Beinish, Arbel, and Meltzer rejected the Israel Fencing Association's request to remove the interim order issued last year to ensure that competition organizers allow religious competitors to participate in national championships without breaking Shabbat.

 

The court proposed that the two sides reach an agreed upon solution or that the issue be arbitrated in the Israel Sports Association court, but refused in any case to remove the order before a compromise is reached.

 

Israel Fencing Association representative, Attn. Adi Wasser in response committed that a solution will indeed be found for the complete integration of religious competitor Freilich into the national championships, slated for April 25.

 

Attn. Dr. Aviad Hacohen, dean of the Sha’arei Mishpat Academic College, who represented Yuval Freilich in the case, said to Ynet, "I praise the decision and hope that all involved in the issue will indeed display good spirit to reach a solution to the problem in a manner that does not compel religious athletes to desecrate Shabbat or turn them into second class citizens in the Jewish state."

 

Freilich, a resident of Jerusalem, is an observant Jew who has studied in the religious school system since childhood.
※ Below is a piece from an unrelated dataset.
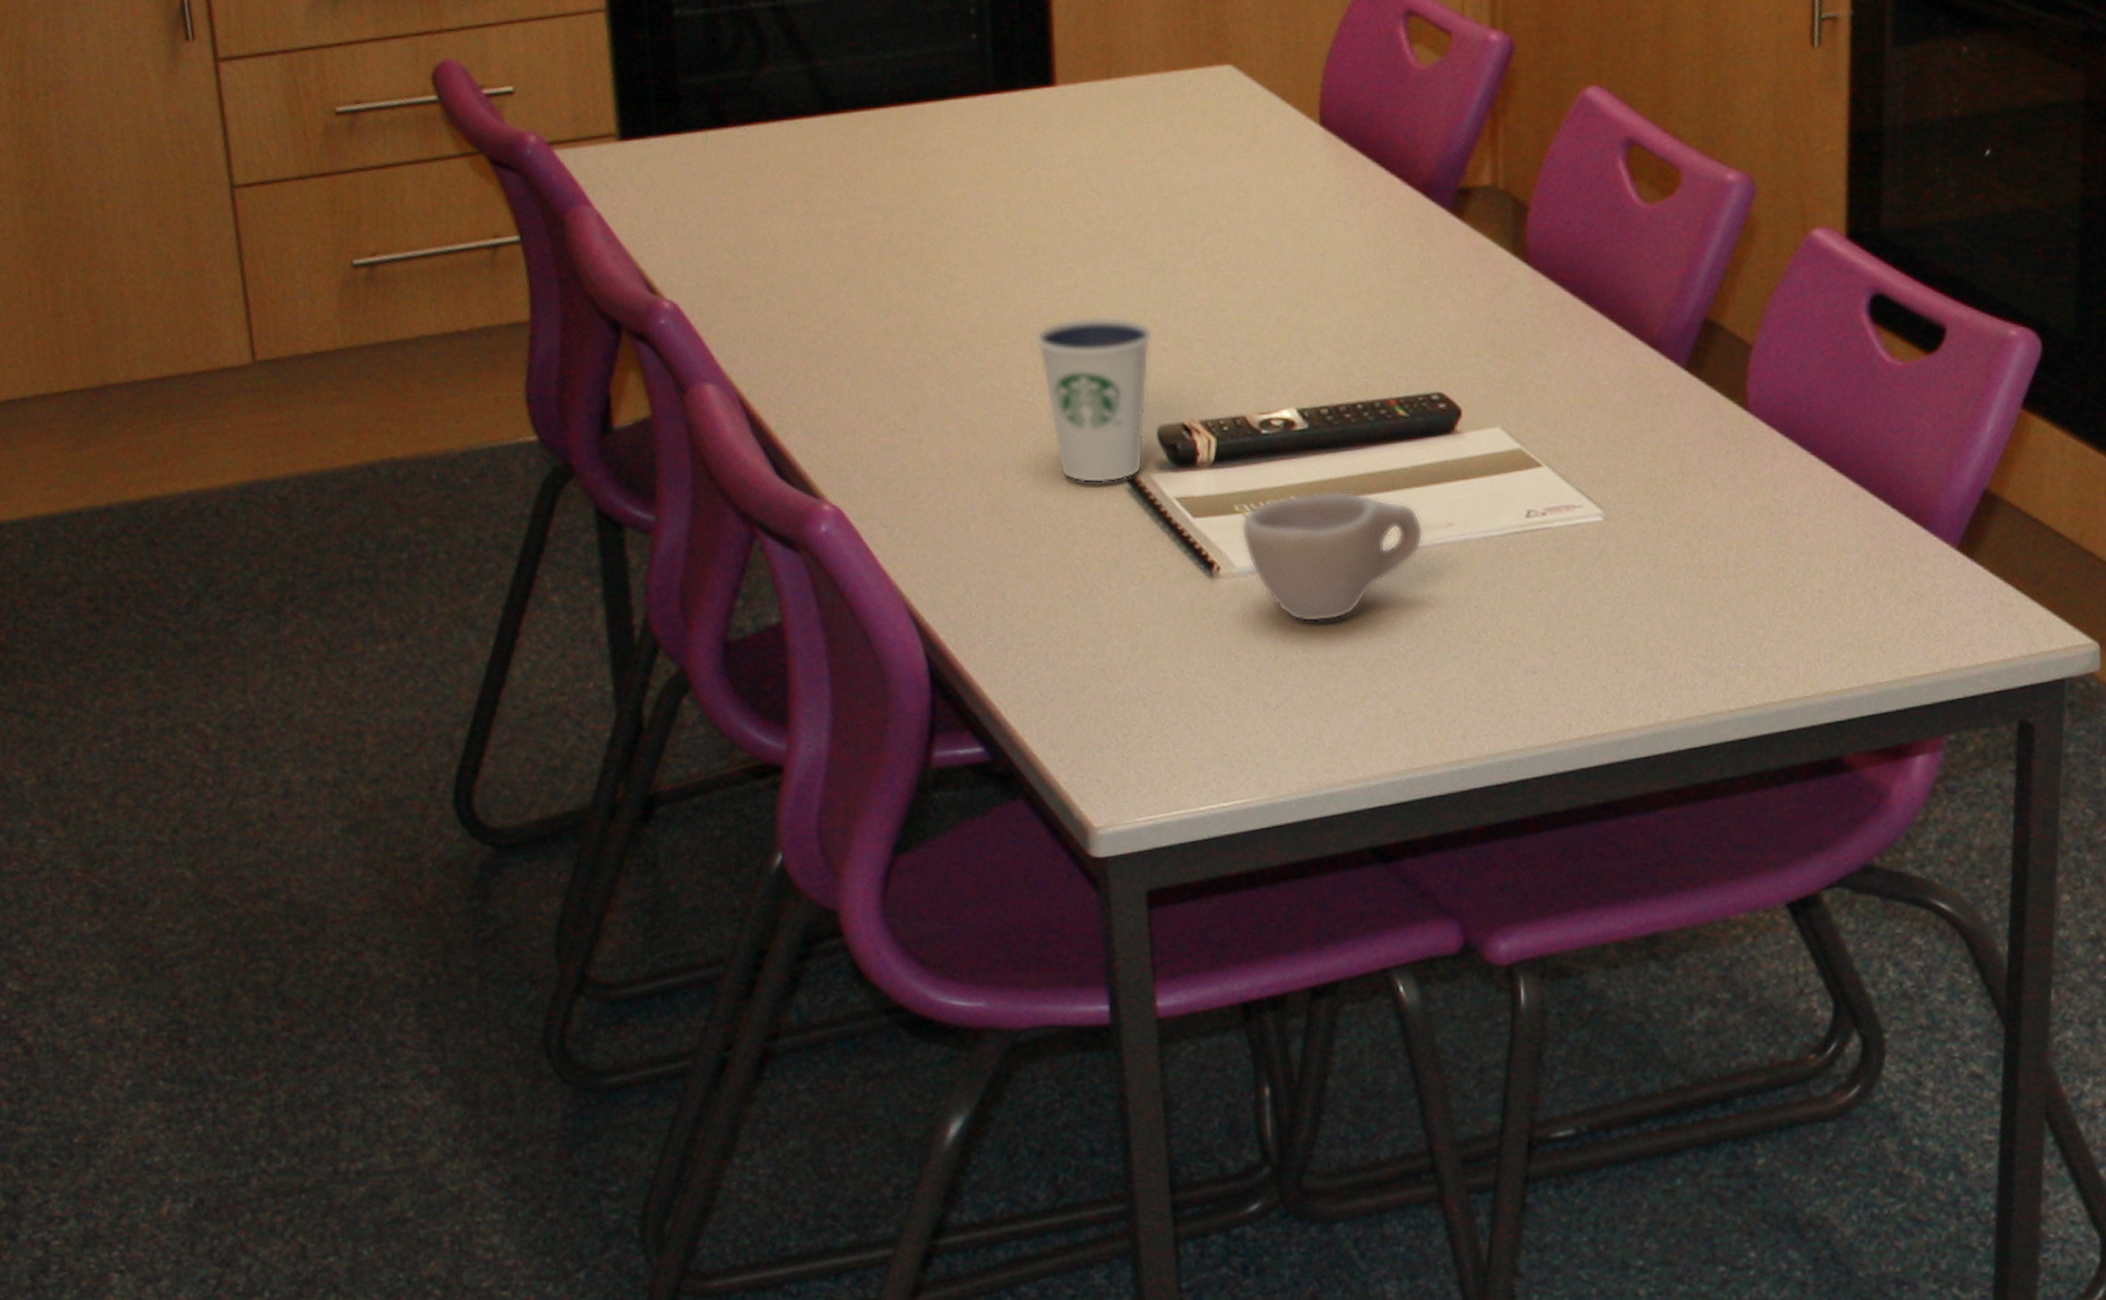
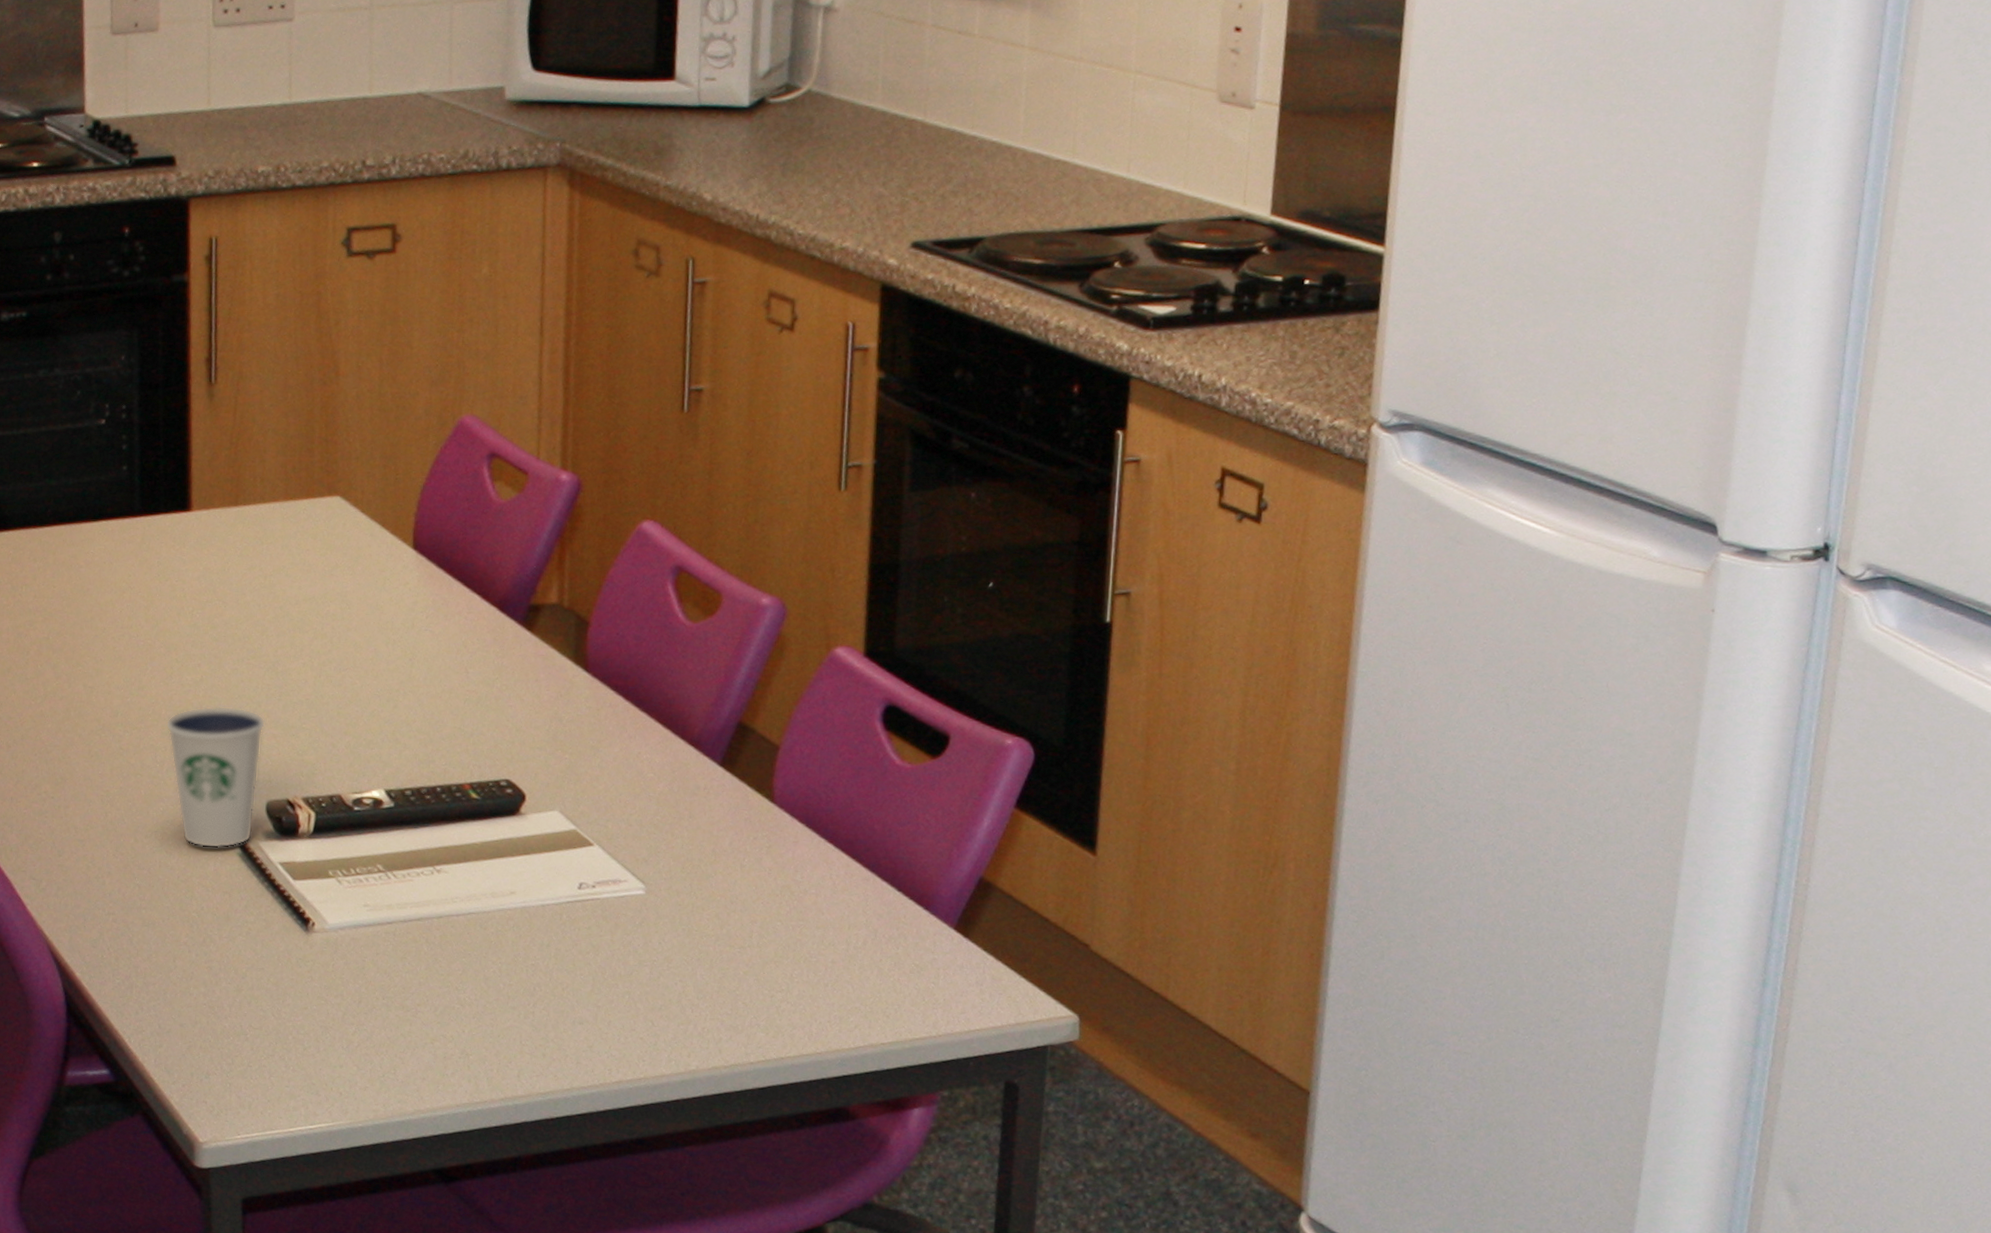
cup: present [1241,491,1424,623] -> none [334,861,490,974]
Yuval currently holds the national fencing champion title in the 13 and under category.

 

According to him and his father, who issued the petition, the sport of fencing as it stood prior to the interim order discriminated against observant athletes as some of the decisive tournaments in the sport are held on Shabbat and holidays. Freilich petitioned the court, and Justice Hanan Meltzer issued an interim order forbidding that tournaments be held on Shabbat.

 

Meltzer noted, "This interim order will be null and void if the necessary arrangements are made in order to allow the youth to participate in tournaments at the conclusion of Shabbat or if his participation in the Israel national team abroad is ensured in accordance with his achievements thus far and with consideration that his right to compete was disqualified (by ensuring a technical win in matches in which he was blocked from taking part)."